Housing plan will double size of Rosh Ha'ayin

Gov't to spend NIS 2.2 billion on investments, at a loss

Petah Tikva school 370 (photo credit: Courtesy )
Petah Tikva school 370
(photo credit: Courtesy )
The Housing and Finance ministries on Tuesday unveiled an umbrella agreement to build or fast-track 15,700 housing units in Rosh Ha’ayin, located east of Petah Tikva.
The umbrella agreement provides up-front financing for years of infrastructure spending that must accompany new building, such as roads, schools and sewage.
Usually, concerns over how to fund such infrastructure delay or deter new building. However, instead of taking a share of revenue from building, the government will provide the funding at a loss. The total level of investment will reach NIS 2.2 billion.
“I want to emphasize – not for the first time – that we are willing to lose money,” Finance Minister Yair Lapid said. “The days in which the government saw in housing an opportunity to turn a profit, at the hands of its citizens, are over. What concerns me is that an entire generation will have a place to live.”
In May, Bank of Israel Gov.
Karnit Flug, who was then deputy governor, told a housing conference many of the holdups in the building process were at the level of local authorities.
“The bottleneck is now at the stage of obtaining permits, meaning the local committees, due among other things to limitations in the construction of the infrastructure to support neighborhoods,” she said.
The new units, which will be developed and brought to market through 2017, will more than double the size of Rosh Ha’ayin. Within a decade, it is expected to expand its population from the current 42,000 people to 120,000.

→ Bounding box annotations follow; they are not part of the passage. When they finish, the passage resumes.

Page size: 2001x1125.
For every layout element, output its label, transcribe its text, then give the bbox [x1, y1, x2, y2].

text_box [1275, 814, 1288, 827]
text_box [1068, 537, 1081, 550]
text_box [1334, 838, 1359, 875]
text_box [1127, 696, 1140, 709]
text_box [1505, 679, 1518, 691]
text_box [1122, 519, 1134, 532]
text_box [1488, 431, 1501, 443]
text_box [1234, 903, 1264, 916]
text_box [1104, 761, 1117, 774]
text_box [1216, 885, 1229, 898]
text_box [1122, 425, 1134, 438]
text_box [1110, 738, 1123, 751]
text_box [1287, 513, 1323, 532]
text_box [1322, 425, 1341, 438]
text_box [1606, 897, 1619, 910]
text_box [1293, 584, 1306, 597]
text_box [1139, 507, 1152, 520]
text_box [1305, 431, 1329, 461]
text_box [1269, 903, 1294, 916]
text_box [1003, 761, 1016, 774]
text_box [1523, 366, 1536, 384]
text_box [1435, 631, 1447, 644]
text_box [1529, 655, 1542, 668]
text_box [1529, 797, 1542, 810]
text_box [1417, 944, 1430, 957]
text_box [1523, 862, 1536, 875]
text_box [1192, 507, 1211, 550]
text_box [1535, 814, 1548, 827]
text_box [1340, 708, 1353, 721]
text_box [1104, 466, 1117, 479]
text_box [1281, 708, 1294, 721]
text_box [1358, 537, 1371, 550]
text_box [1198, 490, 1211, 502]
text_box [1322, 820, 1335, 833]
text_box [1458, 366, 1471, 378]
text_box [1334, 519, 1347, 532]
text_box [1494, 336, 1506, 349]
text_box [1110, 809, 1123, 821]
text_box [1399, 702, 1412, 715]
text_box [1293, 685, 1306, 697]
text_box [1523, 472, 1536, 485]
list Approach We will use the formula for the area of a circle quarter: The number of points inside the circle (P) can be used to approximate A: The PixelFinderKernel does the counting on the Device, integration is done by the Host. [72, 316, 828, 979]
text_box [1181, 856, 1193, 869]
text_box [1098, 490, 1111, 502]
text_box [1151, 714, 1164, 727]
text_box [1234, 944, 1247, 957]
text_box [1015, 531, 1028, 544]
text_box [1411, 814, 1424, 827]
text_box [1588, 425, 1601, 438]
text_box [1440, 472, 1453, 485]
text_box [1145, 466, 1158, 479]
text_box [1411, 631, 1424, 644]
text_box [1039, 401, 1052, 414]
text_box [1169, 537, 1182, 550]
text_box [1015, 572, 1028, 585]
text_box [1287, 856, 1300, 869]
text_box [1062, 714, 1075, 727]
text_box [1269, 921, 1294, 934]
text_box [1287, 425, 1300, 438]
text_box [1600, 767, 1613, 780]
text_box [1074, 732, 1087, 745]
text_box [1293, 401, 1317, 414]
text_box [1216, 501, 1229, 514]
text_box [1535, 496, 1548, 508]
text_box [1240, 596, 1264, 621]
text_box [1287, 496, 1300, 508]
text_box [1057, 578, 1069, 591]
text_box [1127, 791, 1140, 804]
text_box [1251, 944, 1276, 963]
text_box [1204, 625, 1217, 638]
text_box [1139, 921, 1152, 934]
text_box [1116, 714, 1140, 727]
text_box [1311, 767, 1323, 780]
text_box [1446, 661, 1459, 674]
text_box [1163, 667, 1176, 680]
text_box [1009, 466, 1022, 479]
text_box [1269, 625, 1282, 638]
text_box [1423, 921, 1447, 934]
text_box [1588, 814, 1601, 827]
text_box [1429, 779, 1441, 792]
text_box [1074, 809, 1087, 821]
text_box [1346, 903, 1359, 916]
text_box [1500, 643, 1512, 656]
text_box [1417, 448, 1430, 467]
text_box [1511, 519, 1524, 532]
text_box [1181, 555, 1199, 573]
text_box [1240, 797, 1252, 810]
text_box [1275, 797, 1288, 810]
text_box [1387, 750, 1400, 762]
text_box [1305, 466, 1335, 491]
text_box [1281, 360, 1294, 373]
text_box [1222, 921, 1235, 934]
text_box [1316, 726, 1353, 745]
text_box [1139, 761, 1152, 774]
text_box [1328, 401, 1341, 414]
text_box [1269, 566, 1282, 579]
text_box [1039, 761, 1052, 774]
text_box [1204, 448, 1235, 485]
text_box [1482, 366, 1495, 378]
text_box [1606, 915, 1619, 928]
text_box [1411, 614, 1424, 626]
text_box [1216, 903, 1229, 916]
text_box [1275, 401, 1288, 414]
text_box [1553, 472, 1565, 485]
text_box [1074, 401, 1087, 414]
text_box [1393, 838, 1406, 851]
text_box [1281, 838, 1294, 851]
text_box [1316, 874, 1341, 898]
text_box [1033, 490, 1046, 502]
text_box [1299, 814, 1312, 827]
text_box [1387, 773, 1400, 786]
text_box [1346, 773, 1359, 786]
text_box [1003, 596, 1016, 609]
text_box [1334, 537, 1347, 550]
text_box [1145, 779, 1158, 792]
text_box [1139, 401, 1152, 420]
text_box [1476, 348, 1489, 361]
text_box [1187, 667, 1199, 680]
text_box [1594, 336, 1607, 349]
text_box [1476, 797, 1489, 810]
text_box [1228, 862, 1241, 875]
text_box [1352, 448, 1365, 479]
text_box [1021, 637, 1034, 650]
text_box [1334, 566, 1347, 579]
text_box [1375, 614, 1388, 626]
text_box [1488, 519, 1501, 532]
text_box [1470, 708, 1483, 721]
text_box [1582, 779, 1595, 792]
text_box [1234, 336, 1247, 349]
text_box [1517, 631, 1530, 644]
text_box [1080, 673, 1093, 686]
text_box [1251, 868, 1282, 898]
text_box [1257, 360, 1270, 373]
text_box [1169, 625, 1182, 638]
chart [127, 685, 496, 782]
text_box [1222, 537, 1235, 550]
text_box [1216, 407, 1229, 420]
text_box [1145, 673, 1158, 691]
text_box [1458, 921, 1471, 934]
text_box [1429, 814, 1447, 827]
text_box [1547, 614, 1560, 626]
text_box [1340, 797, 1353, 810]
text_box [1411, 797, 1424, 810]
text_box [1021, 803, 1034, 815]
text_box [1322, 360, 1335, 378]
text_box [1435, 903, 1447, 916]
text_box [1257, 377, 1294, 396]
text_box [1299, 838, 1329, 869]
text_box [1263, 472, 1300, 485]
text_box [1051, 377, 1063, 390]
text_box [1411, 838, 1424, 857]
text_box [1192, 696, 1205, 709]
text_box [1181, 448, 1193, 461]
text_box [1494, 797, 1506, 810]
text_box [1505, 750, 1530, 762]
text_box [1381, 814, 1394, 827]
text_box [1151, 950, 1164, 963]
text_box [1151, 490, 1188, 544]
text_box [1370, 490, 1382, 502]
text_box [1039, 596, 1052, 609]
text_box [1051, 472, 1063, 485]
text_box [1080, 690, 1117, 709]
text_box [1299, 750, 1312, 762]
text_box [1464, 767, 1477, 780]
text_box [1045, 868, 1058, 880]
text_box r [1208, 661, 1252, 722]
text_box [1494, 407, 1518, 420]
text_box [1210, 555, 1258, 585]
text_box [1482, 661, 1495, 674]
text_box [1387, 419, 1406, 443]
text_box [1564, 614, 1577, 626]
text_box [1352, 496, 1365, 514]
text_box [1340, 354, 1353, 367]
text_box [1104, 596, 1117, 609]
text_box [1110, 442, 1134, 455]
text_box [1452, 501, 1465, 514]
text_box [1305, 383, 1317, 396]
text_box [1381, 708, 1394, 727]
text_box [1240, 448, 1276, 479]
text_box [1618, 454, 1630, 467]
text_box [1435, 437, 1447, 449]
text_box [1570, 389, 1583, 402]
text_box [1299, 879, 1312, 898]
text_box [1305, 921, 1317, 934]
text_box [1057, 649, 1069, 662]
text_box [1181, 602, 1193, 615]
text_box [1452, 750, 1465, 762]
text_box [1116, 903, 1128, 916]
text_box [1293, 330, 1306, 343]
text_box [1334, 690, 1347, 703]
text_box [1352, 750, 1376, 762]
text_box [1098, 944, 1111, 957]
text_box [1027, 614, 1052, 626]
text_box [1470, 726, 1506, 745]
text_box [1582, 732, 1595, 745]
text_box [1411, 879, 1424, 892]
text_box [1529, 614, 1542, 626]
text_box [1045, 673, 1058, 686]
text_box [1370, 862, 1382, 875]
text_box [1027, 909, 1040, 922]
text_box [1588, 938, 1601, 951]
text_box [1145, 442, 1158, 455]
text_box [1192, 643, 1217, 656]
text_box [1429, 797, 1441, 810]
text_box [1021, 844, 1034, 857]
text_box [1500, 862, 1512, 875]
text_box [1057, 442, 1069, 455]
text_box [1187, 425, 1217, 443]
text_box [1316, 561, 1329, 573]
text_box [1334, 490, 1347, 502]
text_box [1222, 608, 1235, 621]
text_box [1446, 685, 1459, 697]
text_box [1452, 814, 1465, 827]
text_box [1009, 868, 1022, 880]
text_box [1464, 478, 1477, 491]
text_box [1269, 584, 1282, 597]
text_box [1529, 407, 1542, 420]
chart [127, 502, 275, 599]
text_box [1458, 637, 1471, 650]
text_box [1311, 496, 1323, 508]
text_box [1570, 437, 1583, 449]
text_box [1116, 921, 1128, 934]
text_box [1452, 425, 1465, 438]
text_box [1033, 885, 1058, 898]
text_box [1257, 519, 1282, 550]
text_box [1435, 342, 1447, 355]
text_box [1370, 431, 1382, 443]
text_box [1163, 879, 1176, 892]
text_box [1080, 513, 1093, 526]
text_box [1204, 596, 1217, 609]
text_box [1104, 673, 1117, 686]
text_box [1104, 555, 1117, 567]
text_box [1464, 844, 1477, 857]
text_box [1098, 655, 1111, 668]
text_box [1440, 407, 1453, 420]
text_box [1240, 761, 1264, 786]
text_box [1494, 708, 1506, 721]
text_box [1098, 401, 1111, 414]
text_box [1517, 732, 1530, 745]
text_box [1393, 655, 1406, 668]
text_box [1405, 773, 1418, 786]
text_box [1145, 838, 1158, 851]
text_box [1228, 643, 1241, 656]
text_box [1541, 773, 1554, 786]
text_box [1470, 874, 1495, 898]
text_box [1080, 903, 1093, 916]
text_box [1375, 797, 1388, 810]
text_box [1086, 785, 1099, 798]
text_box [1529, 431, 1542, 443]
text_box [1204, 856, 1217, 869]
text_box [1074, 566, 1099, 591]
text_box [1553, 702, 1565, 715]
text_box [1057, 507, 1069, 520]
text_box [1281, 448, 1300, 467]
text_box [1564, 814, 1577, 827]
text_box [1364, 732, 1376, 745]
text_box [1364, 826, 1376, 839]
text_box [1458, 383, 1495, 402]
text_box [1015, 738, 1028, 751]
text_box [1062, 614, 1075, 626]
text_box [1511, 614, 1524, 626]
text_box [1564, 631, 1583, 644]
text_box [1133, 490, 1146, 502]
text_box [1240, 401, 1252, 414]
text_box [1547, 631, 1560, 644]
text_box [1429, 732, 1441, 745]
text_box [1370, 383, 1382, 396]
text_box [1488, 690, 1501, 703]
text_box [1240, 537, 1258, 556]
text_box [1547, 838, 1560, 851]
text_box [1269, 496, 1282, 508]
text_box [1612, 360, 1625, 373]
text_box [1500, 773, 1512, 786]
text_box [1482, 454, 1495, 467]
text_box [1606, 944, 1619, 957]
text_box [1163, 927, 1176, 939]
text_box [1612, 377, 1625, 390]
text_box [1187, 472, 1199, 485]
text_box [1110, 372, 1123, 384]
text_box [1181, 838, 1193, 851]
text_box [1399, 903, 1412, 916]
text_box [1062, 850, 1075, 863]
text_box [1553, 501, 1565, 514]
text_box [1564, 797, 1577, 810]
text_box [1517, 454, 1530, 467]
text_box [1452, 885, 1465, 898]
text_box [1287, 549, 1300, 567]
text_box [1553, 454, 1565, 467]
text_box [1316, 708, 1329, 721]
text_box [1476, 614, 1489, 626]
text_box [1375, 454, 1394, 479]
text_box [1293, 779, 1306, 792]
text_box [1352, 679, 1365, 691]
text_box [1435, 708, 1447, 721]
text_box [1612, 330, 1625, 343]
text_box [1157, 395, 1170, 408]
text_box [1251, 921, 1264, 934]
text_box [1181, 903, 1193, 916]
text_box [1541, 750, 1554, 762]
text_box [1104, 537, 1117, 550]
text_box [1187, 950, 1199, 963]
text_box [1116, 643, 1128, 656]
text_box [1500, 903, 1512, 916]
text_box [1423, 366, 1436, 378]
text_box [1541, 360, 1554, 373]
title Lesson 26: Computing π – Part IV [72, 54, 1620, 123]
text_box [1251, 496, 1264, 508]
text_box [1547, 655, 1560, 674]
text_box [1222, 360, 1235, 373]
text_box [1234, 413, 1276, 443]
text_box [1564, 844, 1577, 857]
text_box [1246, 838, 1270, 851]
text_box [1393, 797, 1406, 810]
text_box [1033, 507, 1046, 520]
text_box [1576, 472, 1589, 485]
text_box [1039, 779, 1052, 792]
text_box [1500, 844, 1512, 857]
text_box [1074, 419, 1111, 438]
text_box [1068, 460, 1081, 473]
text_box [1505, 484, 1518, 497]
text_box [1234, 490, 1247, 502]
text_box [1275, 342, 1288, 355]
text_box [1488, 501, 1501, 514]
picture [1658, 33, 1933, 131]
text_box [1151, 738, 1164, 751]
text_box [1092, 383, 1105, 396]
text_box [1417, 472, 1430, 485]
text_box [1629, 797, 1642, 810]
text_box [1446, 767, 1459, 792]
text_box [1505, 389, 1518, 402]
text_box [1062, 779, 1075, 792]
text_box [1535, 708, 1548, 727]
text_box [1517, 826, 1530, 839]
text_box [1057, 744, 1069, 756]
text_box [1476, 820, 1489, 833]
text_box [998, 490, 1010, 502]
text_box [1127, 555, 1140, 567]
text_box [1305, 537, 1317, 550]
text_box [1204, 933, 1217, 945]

Construction and Housing Minister Uri Ariel said: “We’re talking about an event in the area that is almost a new city in the high-demand area under the agreement, allowing a solution that benefits the city and residents and ensures efficient, accelerated marketing.”
The government will also fund renovations to the town’s main street and connect it to Route 5.
Tuesday’s announcement is the third such umbrella agreement the government has unveiled in recent months and brings the grand total of planned units to 34,700 units.
Earlier agreements were for 7,500 units in Kiryat Gat and 11,500 in Modi’in. Plans for Kiryat Bialik, Rishon Lezion, Herzliya, Yavne and Beersheba are in the works.
Israel Lands Authority director Benzi Lieberman said due to the deal “we see more cooperation today between local authorities, government offices and the Israel Lands Authority, which generates thousands of apartments for Israelis.”
While the plan to fast-track housing should help alleviate Israel’s constrained supply, it may not get to the systemic problems at the heart of the problem.
In her May testimony, Flug noted that the planning process in Israel was disgracefully long, saying that it took nearly 13 years from the time a decision to build was made until construction was completed.